* _Supplied information_:
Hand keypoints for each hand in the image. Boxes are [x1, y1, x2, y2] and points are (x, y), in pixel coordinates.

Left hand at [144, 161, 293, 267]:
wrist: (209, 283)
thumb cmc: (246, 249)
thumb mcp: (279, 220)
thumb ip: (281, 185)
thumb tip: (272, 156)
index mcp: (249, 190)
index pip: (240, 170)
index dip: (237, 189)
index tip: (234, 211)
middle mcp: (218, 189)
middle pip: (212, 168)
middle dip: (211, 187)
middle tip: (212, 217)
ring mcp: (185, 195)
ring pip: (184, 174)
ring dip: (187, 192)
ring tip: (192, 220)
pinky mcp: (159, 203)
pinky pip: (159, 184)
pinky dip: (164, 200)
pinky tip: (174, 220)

* _How to complete this task_: Write out, exactly as they appear, the lines from the one containing "ring mcp: (185, 195)" through the last line of the records above, both included, and nothing more.

* _Answer for this exercise_:
ring mcp: (185, 195)
ring pip: (184, 174)
ring dip: (187, 192)
ring tip: (192, 220)
pinky mcp: (159, 203)
pinky pip: (159, 184)
pinky dip: (164, 200)
pinky tip: (174, 220)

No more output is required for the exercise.